Avenir de l'action extérieure : un inquiétant discours

A l'occasion de la réunion annuelle des ambassadeurs, Bernard Kouchner vient d'exposer les changements qu'il va apporter à l'organisation et aux méthodes de son ministère.

Pour le traitement des "enjeux mondiaux", une nouvelle direction générale va être créée, pour l'essentiel par récupération des moyens de la direction générale de la coopération et du développement et de la direction économique. Jusque là rien à dire.

Cette nouvelle direction générale sera elle-même, selon le ministre, organisée en quatre pôles. C'est là que les choses pourraient se gâter.

Le premier pôle chargé de la "politique d'attractivité" devra mobiliser nos atouts en matière de recherche, de technologie, d'enseignement supérieur, d'expertise technique. Il assurera la tutelle d'un opérateur extérieur au ministère, regroupant une série d'organismes existants qui assurent d'une part l'accueil des étudiants et des stagiaires en France, d'autre part l'envoi à l'étranger de nos missionnaires et coopérants techniques. Ce regroupement d’opérateurs, en raison de l’hétérogénéité de leurs activités, n'apportera probablement pas la valeur ajoutée espérée : tout juste un échelon bureaucratique supplémentaire. Mais il y a plus sérieux.

"La diversité culturelle et linguistique" sera traitée dans le second pôle, qui assurera la tutelle d'une ou plusieurs nouvelles agences à créer. Si l'on en crée plusieurs, elles perdront vite, au rythme des réductions de crédits qui s'annoncent (-20% en 2009 pour notre action culturelle) toute visibilité. Privé de la coopération scientifique et technique (situé apparemment dans le premier pôle), ce second pôle traitera, quoi qu'en dise le ministre, de la culture au sens étroit du terme : diffusion de la langue française, création littéraire et artistique.

L'environnement, l'énergie et les ressources naturelles, la santé et l'éducation seront traités dans le troisième pôle, l'économie mondiale et les stratégies de développement dans le quatrième. Et là on a du mal à comprendre. Comment travailler sur la santé et l'éducation dans un pôle, sur le développement dans l'autre? D'autant que l'éducation relève tout aussi bien du deuxième pôle (coopération linguistique) sans oublier le premier (coopération universitaire). Comprenne, et surtout agisse, qui pourra...

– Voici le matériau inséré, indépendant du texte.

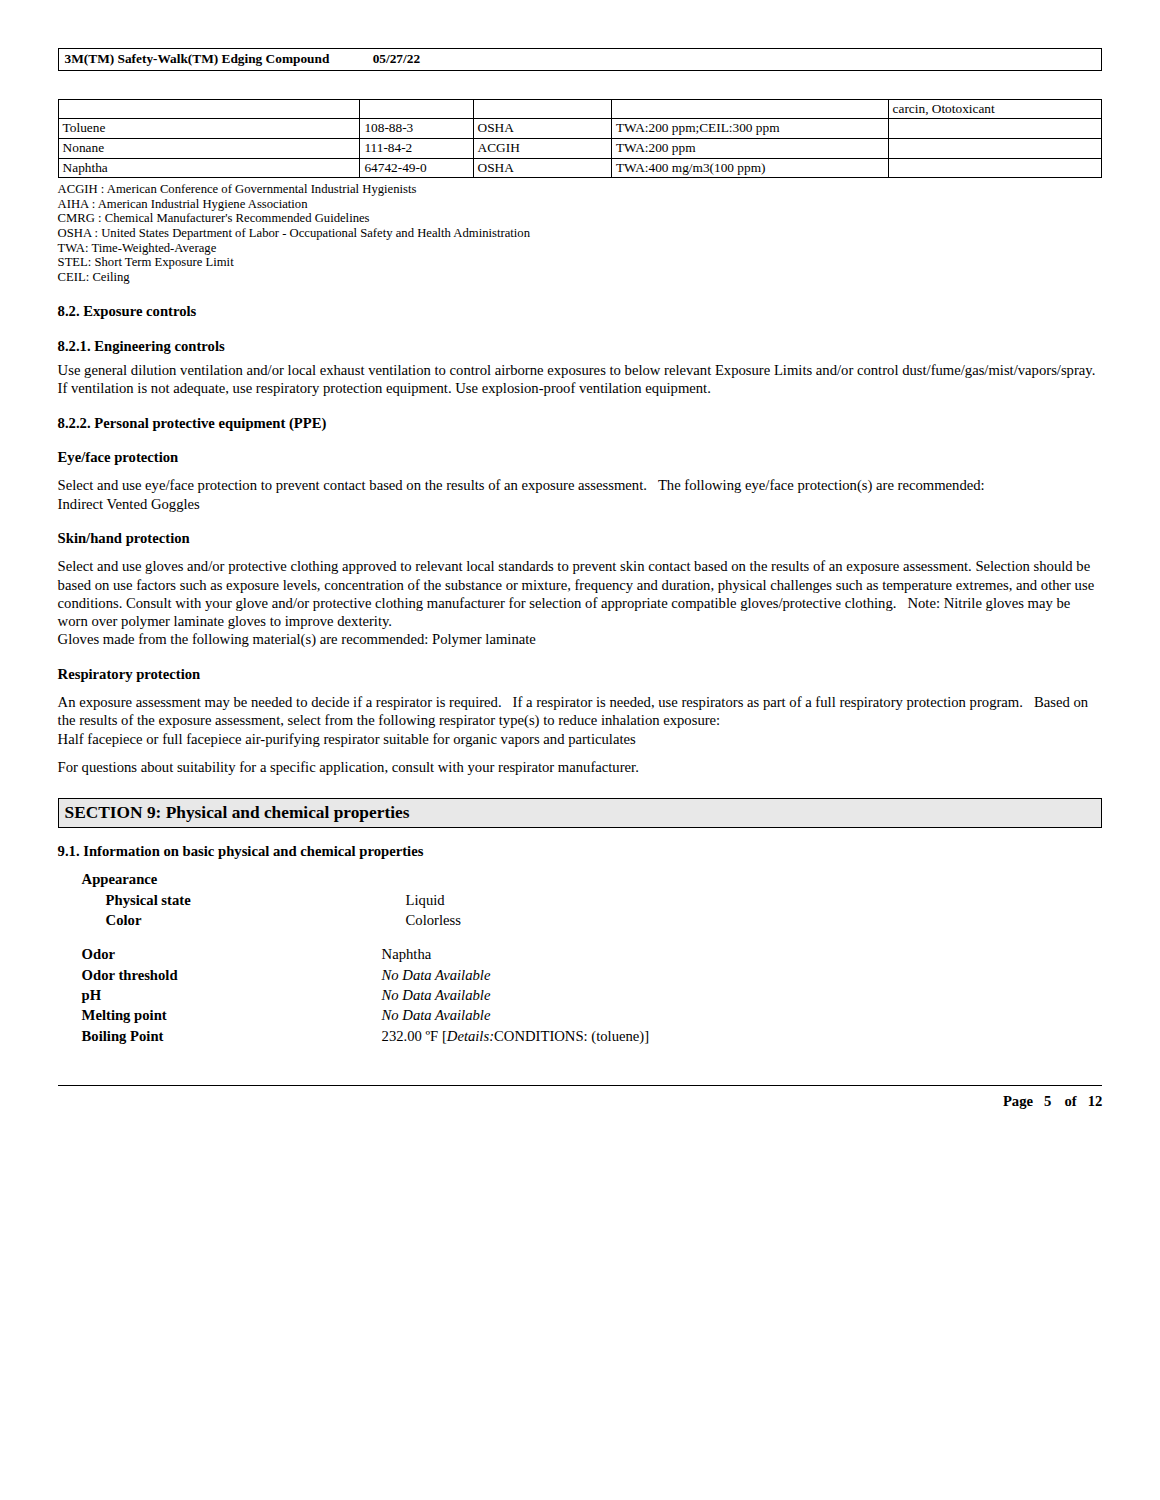3M(TM) Safety-Walk(TM) Edging Compound 05/27/22
| | | | | carcin, Ototoxicant |
| Toluene | 108-88-3 | OSHA | TWA:200 ppm;CEIL:300 ppm | |
| Nonane | 111-84-2 | ACGIH | TWA:200 ppm | |
| Naphtha | 64742-49-0 | OSHA | TWA:400 mg/m3(100 ppm) | |
ACGIH : American Conference of Governmental Industrial Hygienists
AIHA : American Industrial Hygiene Association
CMRG : Chemical Manufacturer's Recommended Guidelines
OSHA : United States Department of Labor - Occupational Safety and Health Administration
TWA: Time-Weighted-Average
STEL: Short Term Exposure Limit
CEIL: Ceiling
8.2. Exposure controls
8.2.1. Engineering controls
Use general dilution ventilation and/or local exhaust ventilation to control airborne exposures to below relevant Exposure Limits and/or control dust/fume/gas/mist/vapors/spray. If ventilation is not adequate, use respiratory protection equipment. Use explosion-proof ventilation equipment.
8.2.2. Personal protective equipment (PPE)
Eye/face protection
Select and use eye/face protection to prevent contact based on the results of an exposure assessment. The following eye/face protection(s) are recommended:
Indirect Vented Goggles
Skin/hand protection
Select and use gloves and/or protective clothing approved to relevant local standards to prevent skin contact based on the results of an exposure assessment. Selection should be based on use factors such as exposure levels, concentration of the substance or mixture, frequency and duration, physical challenges such as temperature extremes, and other use conditions. Consult with your glove and/or protective clothing manufacturer for selection of appropriate compatible gloves/protective clothing. Note: Nitrile gloves may be worn over polymer laminate gloves to improve dexterity.
Gloves made from the following material(s) are recommended: Polymer laminate
Respiratory protection
An exposure assessment may be needed to decide if a respirator is required. If a respirator is needed, use respirators as part of a full respiratory protection program. Based on the results of the exposure assessment, select from the following respirator type(s) to reduce inhalation exposure:
Half facepiece or full facepiece air-purifying respirator suitable for organic vapors and particulates
For questions about suitability for a specific application, consult with your respirator manufacturer.
SECTION 9: Physical and chemical properties
9.1. Information on basic physical and chemical properties
Appearance
Physical state
Liquid
Color
Colorless
Odor
Naphtha
Odor threshold
No Data Available
pH
No Data Available
Melting point
No Data Available
Boiling Point
232.00 ºF [Details: CONDITIONS: (toluene)]
Page 5 of 12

Que devient dans cette affaire le réseau de nos services, centres et instituts culturels à l'étranger? Dans chaque pays, ces entités seront regroupées dans un"espace France". C'est une bonne (et ancienne) idée. Mais de qui dépendront-ils? Si les hommes restent attachés au ministère des affaires étrangères comme on croit le comprendre, et si les moyens d'agir sont donnés aux agences à créer, l'on va instaurer d'une part un réseau extérieur sans moyens, de l'autre des agences sans réseau extérieur. Bonjour les querelles de bureaux et de personnes, bonjour les dégâts.

Deux autres soucis.

Bernard Kouchner annonce la création d'une direction de la prospective associant à son travail "les meilleurs représentants de l'université, des think tanks et de la société civile". Fort bien. Mais un peu ingénument, il annonce aussi que cette direction sera "le correspondant des services français dédiés au renseignement, pour ce qui concerne leurs activités d'analyse". Il y a lieu de craindre que nos chercheurs et universitaires n’accepteront pas d'être ainsi instrumentalisés.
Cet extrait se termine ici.